The attendant initially thought the man might be a homeless person, though he said he didn't really look the part, and he went to fetch a supervisor. "I thought he was tired or sleeping," he said.
When the attendant returned, he realized the victim was dead. Three 9 mm bullet casings lay on the ground next to the body, he said. No blood was immediately visible because the victim was wearing a dark, thick cotton shirt. The attendant said the man looked like he had been shot at close range.
"He was still warm," he said.
The experience was a little scary, the attendant said. "I usually don't find dead people."
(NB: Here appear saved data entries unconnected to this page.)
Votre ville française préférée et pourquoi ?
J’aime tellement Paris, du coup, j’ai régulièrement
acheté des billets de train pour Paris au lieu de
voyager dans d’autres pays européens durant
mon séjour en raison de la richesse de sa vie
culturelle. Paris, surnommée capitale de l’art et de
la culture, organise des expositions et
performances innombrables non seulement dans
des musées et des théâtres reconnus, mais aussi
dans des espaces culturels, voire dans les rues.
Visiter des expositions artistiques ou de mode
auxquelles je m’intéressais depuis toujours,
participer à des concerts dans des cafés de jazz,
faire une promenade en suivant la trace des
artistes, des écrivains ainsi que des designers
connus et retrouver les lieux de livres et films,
APD's Major Crime Scene Unit RV arrived on scene around 4 p.m. People driving down Sixth Avenue gawked at the assemblage of police cars, investigators and yellow crime scene tape.
Many shoppers and employees who had parked in the garage were not allowed to return to their cars until around 5 p.m. Even then, they had to walk up the ramp because the stairwells and elevators were closed for evidence collection.
Doc Brunquist was parked on the fourth floor. He went to the store to buy a blanket but got sidetracked looking at clothes. By the time he was finished, the garage had been shut down and he was stranded. "If I had just taken my blanket and split, I'd've made it out," he said.
A J.C. Penney manager asked about the shooting said he had no comment.
The garage shooting marked the 14th homicide in Anchorage in 2002 and the fourth in the past month. Lt. Ken Cole said detectives are investigating round the clock lately. "We're working our people very, very hard," he said. "Twenty-four seven. I wish we had more people."
"We're a little tired," Detective Glen Klinkhart said as he checked entrances at J.C. Penney. Just days earlier, Klinkhart and his partner were walking the perimeter of 222 Price St. in Mountain View, where Cynthia R. Barnes, 47, was found dead Monday. Nobody has been arrested in that case, nor has an arrest been made in the death of Cynthia Lorraine Henry, 36, who was found dead Sept. 24 under the A Street bridge downtown.
In this week's other slaying, Joshua J. Longley, 28, has been charged with shooting his wife, Susan Williams, in the chest while the couple's two young children were in the room. Longley said it was an accident.
There was a little lull after the rash of summer slayings, Klinkhart said. "Now it seems to be on the upswing," he said. "Things come in threes, they say."